— WHAT YOU ARE ASKED TO DO —
Please transcribe the data below exactly. Leave the pictures out.

_ _ _

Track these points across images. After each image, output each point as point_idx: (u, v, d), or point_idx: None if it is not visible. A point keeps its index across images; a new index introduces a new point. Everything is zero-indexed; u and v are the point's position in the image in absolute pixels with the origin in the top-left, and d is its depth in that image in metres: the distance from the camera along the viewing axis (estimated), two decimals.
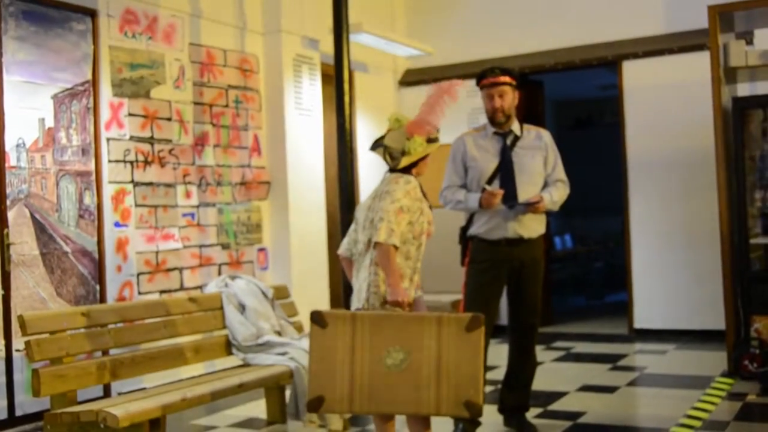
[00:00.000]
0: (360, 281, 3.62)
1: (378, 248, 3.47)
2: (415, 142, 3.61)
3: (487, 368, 4.49)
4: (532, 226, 4.41)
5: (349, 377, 3.18)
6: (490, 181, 4.37)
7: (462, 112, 7.96)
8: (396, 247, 3.45)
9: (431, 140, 3.66)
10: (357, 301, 3.61)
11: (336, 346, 3.20)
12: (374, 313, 3.32)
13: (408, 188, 3.55)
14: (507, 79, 4.38)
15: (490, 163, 4.39)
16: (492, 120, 4.43)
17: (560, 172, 4.55)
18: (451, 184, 4.50)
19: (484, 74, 4.42)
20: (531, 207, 4.31)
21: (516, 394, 4.55)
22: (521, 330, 4.50)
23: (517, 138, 4.45)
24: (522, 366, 4.54)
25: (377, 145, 3.70)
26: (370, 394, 3.18)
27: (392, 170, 3.68)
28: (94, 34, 5.35)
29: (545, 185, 4.50)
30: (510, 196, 4.33)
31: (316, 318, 3.24)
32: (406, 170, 3.67)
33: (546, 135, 4.57)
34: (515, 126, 4.46)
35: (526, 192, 4.36)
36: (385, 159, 3.69)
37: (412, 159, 3.63)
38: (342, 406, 3.22)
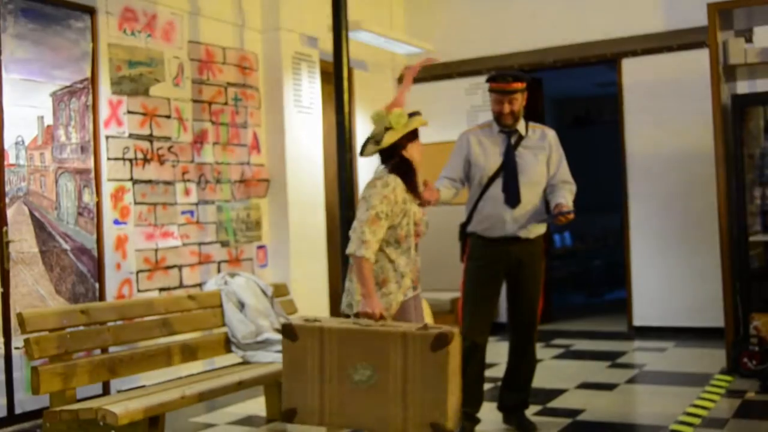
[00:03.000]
0: (346, 283, 3.56)
1: (351, 258, 3.37)
2: (395, 114, 3.45)
3: (485, 365, 4.49)
4: (531, 227, 4.40)
5: (319, 391, 3.15)
6: (492, 181, 4.36)
7: (461, 110, 7.95)
8: (366, 259, 3.31)
9: (413, 114, 3.51)
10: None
11: (305, 360, 3.16)
12: (342, 327, 3.20)
13: (385, 192, 3.38)
14: (519, 86, 4.35)
15: (494, 162, 4.38)
16: (498, 121, 4.42)
17: (565, 173, 4.50)
18: (445, 175, 4.45)
19: (495, 78, 4.38)
20: (563, 216, 4.22)
21: (516, 392, 4.55)
22: (520, 329, 4.50)
23: (521, 137, 4.43)
24: (521, 364, 4.54)
25: (364, 146, 3.56)
26: (340, 409, 3.13)
27: (383, 161, 3.54)
28: (93, 31, 5.34)
29: (548, 186, 4.46)
30: (513, 197, 4.33)
31: (287, 331, 3.21)
32: (397, 154, 3.50)
33: (551, 134, 4.53)
34: (521, 125, 4.45)
35: (527, 193, 4.35)
36: (372, 152, 3.55)
37: (396, 134, 3.46)
38: (313, 419, 3.19)
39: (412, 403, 3.04)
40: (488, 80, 4.42)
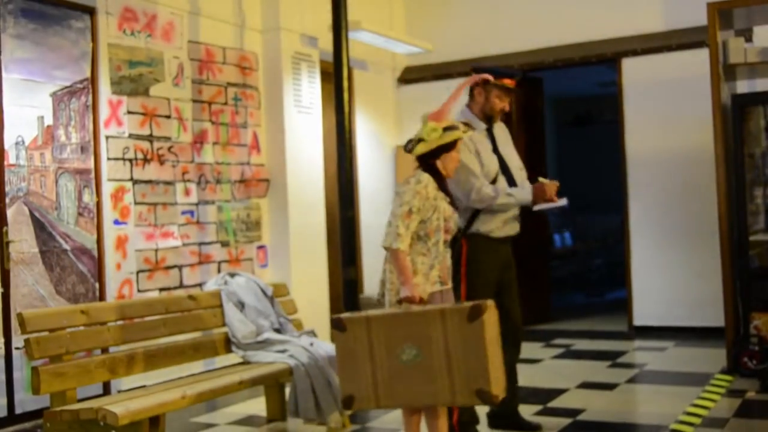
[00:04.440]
0: (381, 274, 3.77)
1: (387, 251, 3.61)
2: (428, 126, 3.65)
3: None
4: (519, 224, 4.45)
5: (371, 375, 3.37)
6: (494, 181, 4.30)
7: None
8: (401, 250, 3.53)
9: (448, 128, 3.66)
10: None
11: (356, 348, 3.39)
12: (385, 314, 3.45)
13: (418, 188, 3.60)
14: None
15: (493, 160, 4.33)
16: (490, 118, 4.38)
17: (519, 159, 4.55)
18: (484, 180, 4.26)
19: (511, 74, 4.34)
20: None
21: (515, 393, 4.50)
22: (512, 330, 4.38)
23: (493, 132, 4.43)
24: (514, 365, 4.47)
25: (409, 142, 3.76)
26: (392, 390, 3.36)
27: (419, 164, 3.73)
28: (92, 31, 5.34)
29: None
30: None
31: (336, 323, 3.44)
32: (427, 163, 3.69)
33: (505, 126, 4.57)
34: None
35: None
36: (406, 147, 3.76)
37: (427, 146, 3.66)
38: (369, 403, 3.42)
39: (457, 374, 3.26)
40: (499, 74, 4.32)
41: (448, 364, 3.27)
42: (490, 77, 4.25)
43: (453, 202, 3.80)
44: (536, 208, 4.33)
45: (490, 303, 3.33)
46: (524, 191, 4.26)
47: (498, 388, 3.28)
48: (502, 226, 4.31)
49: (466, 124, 3.83)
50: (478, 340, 3.23)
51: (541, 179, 4.32)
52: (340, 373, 3.47)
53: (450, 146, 3.71)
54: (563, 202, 4.29)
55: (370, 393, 3.37)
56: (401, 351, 3.32)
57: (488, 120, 4.38)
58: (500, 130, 4.49)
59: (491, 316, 3.31)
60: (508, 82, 4.31)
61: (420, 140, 3.68)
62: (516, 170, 4.41)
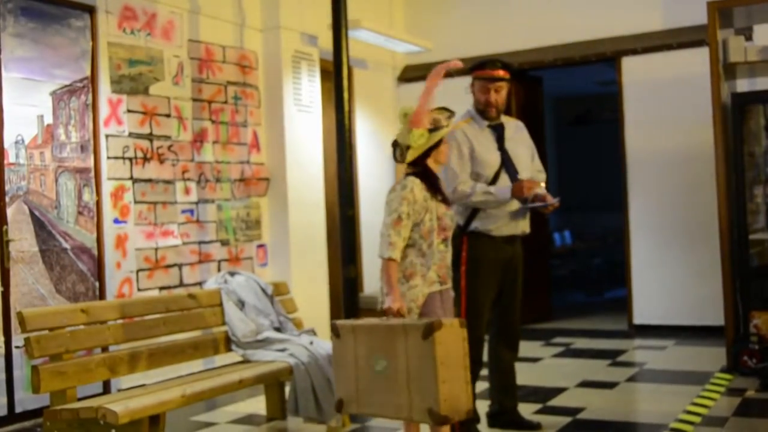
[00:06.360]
0: (380, 281, 3.75)
1: (382, 261, 3.59)
2: (415, 135, 3.61)
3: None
4: (528, 223, 4.39)
5: (354, 381, 3.43)
6: (497, 176, 4.28)
7: (460, 109, 7.89)
8: (393, 260, 3.52)
9: (434, 129, 3.63)
10: None
11: (346, 354, 3.47)
12: (367, 324, 3.48)
13: (404, 194, 3.57)
14: (506, 74, 4.32)
15: (494, 157, 4.29)
16: (483, 113, 4.35)
17: (539, 162, 4.55)
18: (464, 178, 4.26)
19: (483, 65, 4.32)
20: (549, 207, 4.22)
21: (512, 392, 4.49)
22: (510, 330, 4.40)
23: (504, 130, 4.38)
24: (513, 364, 4.47)
25: (394, 150, 3.72)
26: (368, 397, 3.40)
27: (408, 165, 3.69)
28: (92, 30, 5.34)
29: None
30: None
31: (333, 329, 3.53)
32: (420, 164, 3.66)
33: (522, 124, 4.54)
34: (502, 117, 4.42)
35: None
36: (395, 156, 3.71)
37: (417, 152, 3.63)
38: (353, 407, 3.48)
39: (414, 390, 3.25)
40: (475, 68, 4.34)
41: (407, 380, 3.26)
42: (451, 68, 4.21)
43: (446, 199, 3.73)
44: (530, 205, 4.27)
45: (449, 322, 3.27)
46: (503, 189, 4.21)
47: (451, 409, 3.20)
48: (502, 225, 4.27)
49: (446, 109, 3.75)
50: (430, 358, 3.18)
51: (521, 177, 4.29)
52: (335, 376, 3.55)
53: (438, 143, 3.67)
54: (555, 200, 4.23)
55: (353, 397, 3.44)
56: (375, 361, 3.36)
57: (482, 114, 4.36)
58: (513, 128, 4.45)
59: (448, 335, 3.23)
60: (482, 73, 4.30)
61: (408, 147, 3.64)
62: (524, 170, 4.34)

_ _ _

— YOUR SOLUTION —
Track these points across images. After each image, output each point as point_idx: (u, v, d), or point_idx: None if it is not visible. A point keeps its index across images; a new index introduces a new point. Everything is zero-indexed; u and v are the point's position in the image in absolute pixels with the origin in the top-left, and d is its depth in that image in metres: the distance from the camera along the viewing axis (estimated), two decimals.
[00:00.000]
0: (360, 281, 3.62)
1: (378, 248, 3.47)
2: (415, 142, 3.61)
3: (487, 368, 4.49)
4: (532, 226, 4.41)
5: (349, 377, 3.18)
6: (490, 181, 4.37)
7: (462, 112, 7.96)
8: (396, 247, 3.45)
9: (431, 140, 3.66)
10: (357, 301, 3.61)
11: (336, 346, 3.20)
12: (374, 313, 3.32)
13: (408, 188, 3.55)
14: (507, 79, 4.38)
15: (490, 163, 4.39)
16: (492, 120, 4.43)
17: (560, 172, 4.55)
18: (451, 184, 4.50)
19: (484, 74, 4.42)
20: (531, 207, 4.31)
21: (516, 394, 4.55)
22: (521, 330, 4.50)
23: (517, 138, 4.45)
24: (522, 366, 4.54)
25: (377, 145, 3.70)
26: (370, 394, 3.18)
27: (392, 170, 3.68)
28: (94, 34, 5.35)
29: (545, 185, 4.50)
30: (510, 196, 4.33)
31: (316, 318, 3.24)
32: (406, 170, 3.67)
33: (546, 135, 4.57)
34: (515, 126, 4.46)
35: (526, 192, 4.36)
36: (385, 159, 3.69)
37: (412, 159, 3.63)
38: (342, 406, 3.22)
[00:03.000]
0: (346, 283, 3.56)
1: (351, 258, 3.37)
2: (395, 114, 3.45)
3: (485, 365, 4.49)
4: (531, 227, 4.40)
5: (319, 391, 3.15)
6: (492, 181, 4.36)
7: (461, 110, 7.95)
8: (366, 259, 3.31)
9: (413, 114, 3.51)
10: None
11: (305, 360, 3.16)
12: (342, 327, 3.20)
13: (385, 192, 3.38)
14: (519, 86, 4.35)
15: (494, 162, 4.38)
16: (498, 121, 4.42)
17: (565, 173, 4.50)
18: (445, 175, 4.45)
19: (495, 78, 4.38)
20: (563, 216, 4.22)
21: (516, 392, 4.55)
22: (520, 329, 4.50)
23: (521, 137, 4.43)
24: (521, 364, 4.54)
25: (364, 146, 3.56)
26: (340, 409, 3.13)
27: (383, 161, 3.54)
28: (93, 31, 5.34)
29: (548, 186, 4.46)
30: (513, 197, 4.33)
31: (287, 331, 3.21)
32: (397, 154, 3.50)
33: (551, 134, 4.53)
34: (521, 125, 4.45)
35: (527, 193, 4.35)
36: (372, 152, 3.55)
37: (396, 134, 3.46)
38: (313, 419, 3.19)
39: (412, 403, 3.04)
40: (488, 80, 4.42)
[00:04.440]
0: (381, 274, 3.77)
1: (387, 251, 3.61)
2: (428, 126, 3.65)
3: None
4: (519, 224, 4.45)
5: (371, 375, 3.37)
6: (494, 181, 4.30)
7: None
8: (401, 250, 3.53)
9: (448, 128, 3.66)
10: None
11: (356, 348, 3.39)
12: (385, 314, 3.45)
13: (418, 188, 3.60)
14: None
15: (493, 160, 4.33)
16: (490, 118, 4.38)
17: (519, 159, 4.55)
18: (484, 180, 4.26)
19: (511, 74, 4.34)
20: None
21: (515, 393, 4.50)
22: (512, 330, 4.38)
23: (493, 132, 4.43)
24: (514, 365, 4.47)
25: (409, 142, 3.76)
26: (392, 390, 3.36)
27: (419, 164, 3.73)
28: (92, 31, 5.34)
29: None
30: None
31: (336, 323, 3.44)
32: (427, 163, 3.69)
33: (505, 126, 4.57)
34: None
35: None
36: (406, 147, 3.76)
37: (427, 146, 3.66)
38: (369, 403, 3.42)
39: (457, 374, 3.26)
40: (499, 74, 4.32)
41: (448, 364, 3.27)
42: (490, 77, 4.25)
43: (453, 202, 3.80)
44: (536, 208, 4.33)
45: (490, 303, 3.33)
46: (524, 191, 4.26)
47: (498, 388, 3.28)
48: (502, 226, 4.31)
49: (466, 124, 3.83)
50: (478, 340, 3.23)
51: (541, 179, 4.32)
52: (340, 373, 3.47)
53: (450, 146, 3.71)
54: (563, 202, 4.29)
55: (370, 393, 3.37)
56: (401, 351, 3.32)
57: (488, 120, 4.38)
58: (500, 130, 4.49)
59: (491, 316, 3.31)
60: (508, 82, 4.31)
61: (420, 140, 3.68)
62: (516, 170, 4.41)
[00:06.360]
0: (380, 281, 3.75)
1: (382, 261, 3.59)
2: (415, 135, 3.61)
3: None
4: (528, 223, 4.39)
5: (354, 381, 3.43)
6: (497, 176, 4.28)
7: (460, 109, 7.89)
8: (393, 260, 3.52)
9: (434, 129, 3.63)
10: None
11: (346, 354, 3.47)
12: (367, 324, 3.48)
13: (404, 194, 3.57)
14: (506, 74, 4.32)
15: (494, 157, 4.29)
16: (483, 113, 4.35)
17: (539, 162, 4.55)
18: (464, 178, 4.26)
19: (483, 65, 4.32)
20: (549, 207, 4.22)
21: (512, 392, 4.49)
22: (510, 330, 4.40)
23: (504, 130, 4.38)
24: (513, 364, 4.47)
25: (394, 150, 3.72)
26: (368, 397, 3.40)
27: (408, 165, 3.69)
28: (92, 30, 5.34)
29: None
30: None
31: (333, 329, 3.53)
32: (420, 164, 3.66)
33: (522, 124, 4.54)
34: (502, 117, 4.42)
35: None
36: (395, 156, 3.71)
37: (417, 152, 3.63)
38: (353, 407, 3.48)
39: (414, 390, 3.25)
40: (475, 68, 4.34)
41: (407, 380, 3.26)
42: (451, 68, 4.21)
43: (446, 199, 3.73)
44: (530, 205, 4.27)
45: (449, 322, 3.27)
46: (503, 189, 4.21)
47: (451, 409, 3.20)
48: (502, 225, 4.27)
49: (446, 109, 3.75)
50: (430, 358, 3.18)
51: (521, 177, 4.29)
52: (335, 376, 3.55)
53: (438, 143, 3.67)
54: (555, 200, 4.23)
55: (353, 397, 3.44)
56: (375, 361, 3.36)
57: (482, 114, 4.36)
58: (513, 128, 4.45)
59: (448, 335, 3.23)
60: (482, 73, 4.30)
61: (408, 147, 3.64)
62: (524, 170, 4.34)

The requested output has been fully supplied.